- _GOAL_
Render everything from the line containing "this 1059×1041 image." down to the line containing "[87, 857, 137, 875] None: 6YYZ348", both ends included, as a two-column CSV headed input and output. Give one row per entry, and put each field in double quotes with its line breaks replaced by spaces.

- _EXERCISE DATA_
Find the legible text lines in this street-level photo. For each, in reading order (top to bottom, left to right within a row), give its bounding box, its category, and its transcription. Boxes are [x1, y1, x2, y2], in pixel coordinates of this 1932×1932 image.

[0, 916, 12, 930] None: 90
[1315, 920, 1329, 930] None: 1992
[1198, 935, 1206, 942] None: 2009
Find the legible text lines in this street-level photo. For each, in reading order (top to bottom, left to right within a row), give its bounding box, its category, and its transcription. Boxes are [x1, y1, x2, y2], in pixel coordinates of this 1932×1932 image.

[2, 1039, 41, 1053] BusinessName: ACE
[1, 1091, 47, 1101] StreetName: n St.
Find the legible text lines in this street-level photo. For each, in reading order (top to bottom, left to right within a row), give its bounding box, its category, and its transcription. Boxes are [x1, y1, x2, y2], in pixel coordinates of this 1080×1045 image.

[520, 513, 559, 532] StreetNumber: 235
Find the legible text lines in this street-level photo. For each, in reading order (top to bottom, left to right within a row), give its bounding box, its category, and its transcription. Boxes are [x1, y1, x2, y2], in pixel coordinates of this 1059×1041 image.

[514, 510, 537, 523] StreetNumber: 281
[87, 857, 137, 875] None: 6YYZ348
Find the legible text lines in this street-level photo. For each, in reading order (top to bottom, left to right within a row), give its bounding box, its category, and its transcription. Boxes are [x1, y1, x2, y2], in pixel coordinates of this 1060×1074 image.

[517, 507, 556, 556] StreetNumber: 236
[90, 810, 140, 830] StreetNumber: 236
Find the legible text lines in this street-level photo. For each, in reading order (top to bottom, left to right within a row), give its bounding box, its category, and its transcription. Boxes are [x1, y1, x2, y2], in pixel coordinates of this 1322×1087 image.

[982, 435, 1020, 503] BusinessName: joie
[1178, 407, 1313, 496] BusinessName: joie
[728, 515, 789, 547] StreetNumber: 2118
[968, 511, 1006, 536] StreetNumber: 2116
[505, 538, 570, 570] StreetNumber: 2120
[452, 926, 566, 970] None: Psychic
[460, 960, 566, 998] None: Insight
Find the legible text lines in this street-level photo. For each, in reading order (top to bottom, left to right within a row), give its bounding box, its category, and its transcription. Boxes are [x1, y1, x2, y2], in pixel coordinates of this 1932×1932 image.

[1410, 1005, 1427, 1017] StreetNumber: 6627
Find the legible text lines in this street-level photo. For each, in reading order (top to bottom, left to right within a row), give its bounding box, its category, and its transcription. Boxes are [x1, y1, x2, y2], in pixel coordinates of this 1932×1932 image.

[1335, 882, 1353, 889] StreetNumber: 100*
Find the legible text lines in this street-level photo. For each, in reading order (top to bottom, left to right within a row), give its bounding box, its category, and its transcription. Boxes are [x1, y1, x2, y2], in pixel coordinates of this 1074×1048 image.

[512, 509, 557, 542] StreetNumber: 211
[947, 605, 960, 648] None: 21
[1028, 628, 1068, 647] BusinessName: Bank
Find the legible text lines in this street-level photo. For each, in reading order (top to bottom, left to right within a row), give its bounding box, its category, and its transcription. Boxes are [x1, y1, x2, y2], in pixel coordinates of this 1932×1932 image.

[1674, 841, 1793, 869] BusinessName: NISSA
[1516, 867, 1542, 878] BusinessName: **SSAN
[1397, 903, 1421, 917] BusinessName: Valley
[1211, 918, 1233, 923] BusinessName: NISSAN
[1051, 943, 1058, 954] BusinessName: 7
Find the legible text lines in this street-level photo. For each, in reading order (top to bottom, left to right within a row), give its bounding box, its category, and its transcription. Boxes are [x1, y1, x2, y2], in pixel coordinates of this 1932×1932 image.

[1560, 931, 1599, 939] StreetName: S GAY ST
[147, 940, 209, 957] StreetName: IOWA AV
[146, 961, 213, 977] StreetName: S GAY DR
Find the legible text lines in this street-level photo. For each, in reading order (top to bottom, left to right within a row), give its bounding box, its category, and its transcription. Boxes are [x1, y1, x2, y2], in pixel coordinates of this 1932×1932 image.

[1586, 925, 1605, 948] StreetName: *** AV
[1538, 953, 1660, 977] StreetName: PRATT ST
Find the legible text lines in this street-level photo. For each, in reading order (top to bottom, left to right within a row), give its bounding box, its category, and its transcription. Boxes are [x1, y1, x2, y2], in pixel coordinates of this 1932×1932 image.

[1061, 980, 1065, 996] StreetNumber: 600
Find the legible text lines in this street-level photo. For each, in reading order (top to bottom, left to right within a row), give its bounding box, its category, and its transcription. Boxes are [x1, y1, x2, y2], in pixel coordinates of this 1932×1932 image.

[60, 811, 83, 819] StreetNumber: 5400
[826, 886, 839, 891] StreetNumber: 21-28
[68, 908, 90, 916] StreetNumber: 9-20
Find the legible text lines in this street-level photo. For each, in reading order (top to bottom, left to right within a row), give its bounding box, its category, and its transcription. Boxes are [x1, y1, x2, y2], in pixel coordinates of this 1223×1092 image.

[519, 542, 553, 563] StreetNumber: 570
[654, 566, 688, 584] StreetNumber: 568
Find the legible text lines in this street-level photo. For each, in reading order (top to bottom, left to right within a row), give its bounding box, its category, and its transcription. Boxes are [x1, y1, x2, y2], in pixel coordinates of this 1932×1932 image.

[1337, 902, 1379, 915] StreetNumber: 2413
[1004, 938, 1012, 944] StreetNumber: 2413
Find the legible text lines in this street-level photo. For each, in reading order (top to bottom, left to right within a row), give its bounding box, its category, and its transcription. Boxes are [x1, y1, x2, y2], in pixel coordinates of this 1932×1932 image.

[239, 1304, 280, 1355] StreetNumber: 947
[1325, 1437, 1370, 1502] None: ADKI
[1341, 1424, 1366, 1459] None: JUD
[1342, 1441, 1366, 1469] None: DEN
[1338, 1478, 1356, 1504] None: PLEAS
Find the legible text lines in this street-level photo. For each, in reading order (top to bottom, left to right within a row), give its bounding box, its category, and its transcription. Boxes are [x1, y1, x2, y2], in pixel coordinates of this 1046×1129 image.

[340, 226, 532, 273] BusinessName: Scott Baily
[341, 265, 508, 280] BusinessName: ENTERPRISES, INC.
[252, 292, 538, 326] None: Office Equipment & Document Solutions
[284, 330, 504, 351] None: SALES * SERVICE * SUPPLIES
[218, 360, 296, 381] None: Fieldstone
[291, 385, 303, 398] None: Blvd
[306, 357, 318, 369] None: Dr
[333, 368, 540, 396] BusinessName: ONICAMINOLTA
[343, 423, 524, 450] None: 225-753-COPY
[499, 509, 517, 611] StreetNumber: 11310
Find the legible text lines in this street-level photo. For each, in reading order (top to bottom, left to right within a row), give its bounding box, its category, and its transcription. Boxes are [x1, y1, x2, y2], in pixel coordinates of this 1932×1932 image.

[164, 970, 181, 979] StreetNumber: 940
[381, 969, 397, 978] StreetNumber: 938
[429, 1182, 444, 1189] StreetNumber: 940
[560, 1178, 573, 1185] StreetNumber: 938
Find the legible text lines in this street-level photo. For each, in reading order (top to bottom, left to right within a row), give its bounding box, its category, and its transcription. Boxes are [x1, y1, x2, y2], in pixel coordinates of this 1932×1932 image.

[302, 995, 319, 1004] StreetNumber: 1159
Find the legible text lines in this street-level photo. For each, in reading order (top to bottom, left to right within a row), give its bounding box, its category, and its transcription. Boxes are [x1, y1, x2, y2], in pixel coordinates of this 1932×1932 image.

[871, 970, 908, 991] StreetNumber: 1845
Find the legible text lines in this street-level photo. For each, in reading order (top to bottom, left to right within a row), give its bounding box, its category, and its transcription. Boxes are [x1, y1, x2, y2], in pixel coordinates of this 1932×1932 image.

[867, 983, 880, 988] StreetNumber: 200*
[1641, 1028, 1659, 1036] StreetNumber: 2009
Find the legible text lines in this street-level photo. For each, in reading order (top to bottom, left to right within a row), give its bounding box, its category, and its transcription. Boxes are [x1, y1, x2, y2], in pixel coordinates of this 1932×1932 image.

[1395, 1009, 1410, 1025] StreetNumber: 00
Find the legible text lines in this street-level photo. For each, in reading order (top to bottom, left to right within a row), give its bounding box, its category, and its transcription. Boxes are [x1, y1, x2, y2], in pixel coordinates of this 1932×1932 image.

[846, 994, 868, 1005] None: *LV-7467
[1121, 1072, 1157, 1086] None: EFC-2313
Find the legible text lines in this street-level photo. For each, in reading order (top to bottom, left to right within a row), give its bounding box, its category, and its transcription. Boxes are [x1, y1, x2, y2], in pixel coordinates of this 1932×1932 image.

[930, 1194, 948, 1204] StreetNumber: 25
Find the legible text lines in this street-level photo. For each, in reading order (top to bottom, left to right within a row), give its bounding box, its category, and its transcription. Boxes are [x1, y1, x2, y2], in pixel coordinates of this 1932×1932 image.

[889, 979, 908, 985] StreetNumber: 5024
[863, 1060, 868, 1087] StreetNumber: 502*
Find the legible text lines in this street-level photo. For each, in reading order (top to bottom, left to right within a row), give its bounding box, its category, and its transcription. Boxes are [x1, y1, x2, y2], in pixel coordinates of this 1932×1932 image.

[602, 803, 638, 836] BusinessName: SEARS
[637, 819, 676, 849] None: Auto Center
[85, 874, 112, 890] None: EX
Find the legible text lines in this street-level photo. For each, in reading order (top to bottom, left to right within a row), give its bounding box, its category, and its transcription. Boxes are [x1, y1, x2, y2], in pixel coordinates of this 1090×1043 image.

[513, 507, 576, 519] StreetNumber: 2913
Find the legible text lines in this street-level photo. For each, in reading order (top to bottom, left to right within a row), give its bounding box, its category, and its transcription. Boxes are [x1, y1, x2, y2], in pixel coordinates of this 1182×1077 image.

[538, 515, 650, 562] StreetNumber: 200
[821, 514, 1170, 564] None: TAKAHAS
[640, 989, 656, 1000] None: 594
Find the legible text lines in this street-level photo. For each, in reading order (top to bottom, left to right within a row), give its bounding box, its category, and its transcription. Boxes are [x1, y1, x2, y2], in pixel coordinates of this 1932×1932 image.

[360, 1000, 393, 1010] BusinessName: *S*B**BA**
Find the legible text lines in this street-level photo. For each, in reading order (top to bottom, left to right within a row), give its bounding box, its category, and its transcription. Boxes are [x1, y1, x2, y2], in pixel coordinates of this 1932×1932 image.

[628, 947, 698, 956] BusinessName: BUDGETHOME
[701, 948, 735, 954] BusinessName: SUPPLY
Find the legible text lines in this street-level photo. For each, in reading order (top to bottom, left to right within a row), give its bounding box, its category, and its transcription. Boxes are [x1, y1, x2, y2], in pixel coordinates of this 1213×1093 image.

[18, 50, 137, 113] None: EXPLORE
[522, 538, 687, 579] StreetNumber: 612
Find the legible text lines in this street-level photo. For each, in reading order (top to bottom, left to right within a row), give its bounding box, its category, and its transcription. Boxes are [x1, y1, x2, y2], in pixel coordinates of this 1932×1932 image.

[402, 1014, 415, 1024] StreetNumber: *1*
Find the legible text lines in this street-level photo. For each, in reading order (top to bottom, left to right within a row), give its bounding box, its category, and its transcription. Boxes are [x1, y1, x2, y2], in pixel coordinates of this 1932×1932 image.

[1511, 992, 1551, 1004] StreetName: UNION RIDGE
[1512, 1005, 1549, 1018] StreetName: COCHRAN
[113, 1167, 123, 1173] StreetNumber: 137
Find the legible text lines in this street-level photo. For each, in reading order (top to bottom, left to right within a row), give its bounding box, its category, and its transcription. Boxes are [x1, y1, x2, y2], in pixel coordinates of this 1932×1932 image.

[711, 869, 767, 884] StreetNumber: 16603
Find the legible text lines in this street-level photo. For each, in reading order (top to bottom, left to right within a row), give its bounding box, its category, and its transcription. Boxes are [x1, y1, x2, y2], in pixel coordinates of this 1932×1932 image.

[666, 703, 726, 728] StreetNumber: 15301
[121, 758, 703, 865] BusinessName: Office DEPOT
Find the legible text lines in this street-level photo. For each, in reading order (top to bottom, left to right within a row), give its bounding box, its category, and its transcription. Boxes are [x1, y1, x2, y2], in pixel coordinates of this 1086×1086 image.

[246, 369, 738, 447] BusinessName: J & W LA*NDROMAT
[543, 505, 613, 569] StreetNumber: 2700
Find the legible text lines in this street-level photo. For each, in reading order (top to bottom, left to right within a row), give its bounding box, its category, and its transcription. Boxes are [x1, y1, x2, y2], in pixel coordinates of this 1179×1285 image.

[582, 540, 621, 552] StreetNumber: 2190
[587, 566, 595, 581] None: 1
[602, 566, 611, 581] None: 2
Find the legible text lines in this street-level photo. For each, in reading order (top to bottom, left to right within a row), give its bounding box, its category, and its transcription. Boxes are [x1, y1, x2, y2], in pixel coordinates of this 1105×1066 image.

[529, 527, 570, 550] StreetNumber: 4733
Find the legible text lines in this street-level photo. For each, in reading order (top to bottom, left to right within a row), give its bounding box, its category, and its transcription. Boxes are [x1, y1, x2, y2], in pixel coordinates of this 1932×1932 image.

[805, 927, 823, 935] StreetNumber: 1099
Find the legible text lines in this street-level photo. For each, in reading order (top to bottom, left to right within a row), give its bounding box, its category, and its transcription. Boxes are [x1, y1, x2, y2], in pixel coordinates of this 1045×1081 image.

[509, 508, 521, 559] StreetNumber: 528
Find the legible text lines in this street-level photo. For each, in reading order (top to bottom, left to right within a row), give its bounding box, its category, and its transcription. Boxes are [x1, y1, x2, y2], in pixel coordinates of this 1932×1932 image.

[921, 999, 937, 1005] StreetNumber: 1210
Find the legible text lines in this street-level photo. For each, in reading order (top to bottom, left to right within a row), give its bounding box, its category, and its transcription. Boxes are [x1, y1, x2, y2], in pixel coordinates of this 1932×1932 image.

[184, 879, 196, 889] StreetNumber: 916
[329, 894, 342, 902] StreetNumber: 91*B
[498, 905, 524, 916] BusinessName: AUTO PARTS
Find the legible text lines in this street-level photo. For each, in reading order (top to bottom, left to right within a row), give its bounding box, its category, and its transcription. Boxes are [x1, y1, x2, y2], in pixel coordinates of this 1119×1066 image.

- _FINAL RESULT_
input,output
"Find the legible text lines in this street-level photo. For each, in reading order (top to bottom, left to right within a row), give its bounding box, its category, and its transcription. Boxes are [x1, y1, x2, y2], in pixel coordinates of this 1059×1041 image.","[514, 510, 537, 523] StreetNumber: 281 [87, 857, 137, 875] None: 6YYZ348"